Vamos a suponer que todos los ecologistas coñazo, ecolojetas, ecologistas
sandía y demás compañeros mártires actúan movidos por la buena fe. Sí, ya
lo sé, estoy pidiendo demasiado, es mucho suponer, pero concededme eso que se llama
suspensión de la incredulidad, y admitámoslo como premisa temporal.
Incluso admitiendo todo eso, a toda esa
tropa de salvatierras habría que
considerarles una panda de ignorantes, que actúan guiados por sus prejuicios,
tomando este término en su sentido literal, esto es, juicios emitidos antes de
tener suficientes elementos de, valga la redundancia, juicio.
Es por ello que los que verdaderamente
conocen la naturaleza, que son los que viven en ella y de ella, se están
empezando a cansar de esa panda de plañideros (demasiada paciencia han tenido),
y están comenzando a decir las cosas claras.
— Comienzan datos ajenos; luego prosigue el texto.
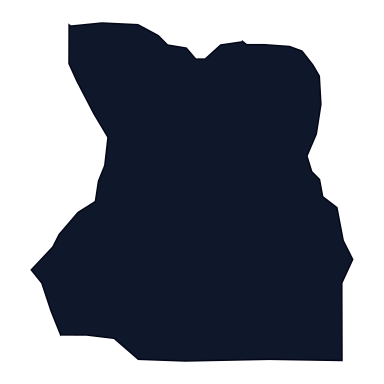 outline of Karlshamn, Blekinge, Sweden
{"feature_id": "70781695B12582384293132", "entity_name": "Karlshamn", "entity_type": "district", "adm_level": 2, "iso_a3": "SWE", "parent_name": "Sweden", "parent_adm1": "Blekinge", "projection": "albers", "projection_center": [14.872, 56.287], "detail": "fine", "context": "isolated", "style": "filled", "palette": "ink", "viewbox_px": 384, "rotation_deg": 0, "n_neighbors": 0, "source": "geoboundaries", "source_scale": "gbopen_adm2", "svg_char_len": 707}
<svg xmlns="http://www.w3.org/2000/svg" viewBox="0 0 384 384"><path d="M31.3,269.9L41.8,283.0L51.2,311.3L60.7,335.0L60.8,334.9L86.6,335.0L114.1,338.3L138.3,359.3L185.2,361.0L269.3,359.3L342.0,360.5L341.9,322.2L341.8,283.0L352.7,259.4L343.2,240.6L336.9,207.6L322.7,196.7L319.5,179.5L311.7,171.6L306.9,156.0L316.3,134.0L320.9,104.3L319.3,76.1L313.0,65.2L302.0,51.1L289.5,46.5L264.6,44.7L246.7,44.7L242.6,41.5L242.6,41.8L220.7,45.0L205.1,59.1L195.7,59.1L186.3,48.1L167.5,45.0L158.2,35.6L137.9,24.7L101.9,23.0L70.7,26.1L69.1,24.9L69.0,63.6L76.8,80.8L93.9,113.7L108.0,137.3L104.8,165.5L98.5,181.1L95.4,201.5L78.1,212.4L59.2,234.4L52.9,246.9L31.3,269.9Z" fill="#0f172a" stroke="#020617" stroke-width="1.5"/></svg>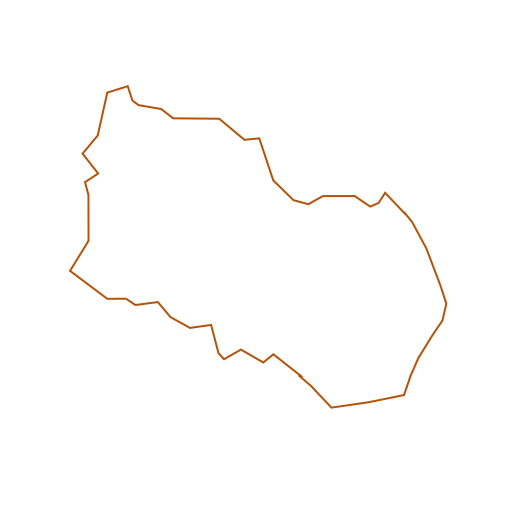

Si hace unas semanas un paisano
ponía en su sitio a los turistas rurales a propósito del canto de las gallinas
a horas intempestivas (para los humanos), ahora son los ganaderos los que,
hartos de los llantos de los animatontos
(ese mote se me había olvidado), han señalado que sus vacas viven como reinas
(supongo que no se referían ni a Maria Antonia de Francia ni a la zarina Alejandra, por poner dos ejemplos).
Y si tanto les molesta a algunos el que
se ordeñe a las vacas, les hago una sola pregunta: ¿cómo sugieren alimentar a
los humanos recién nacidos sin el concurso de ese maravilloso líquido blanco
formado, básicamente, por agua, grasa y lactosa?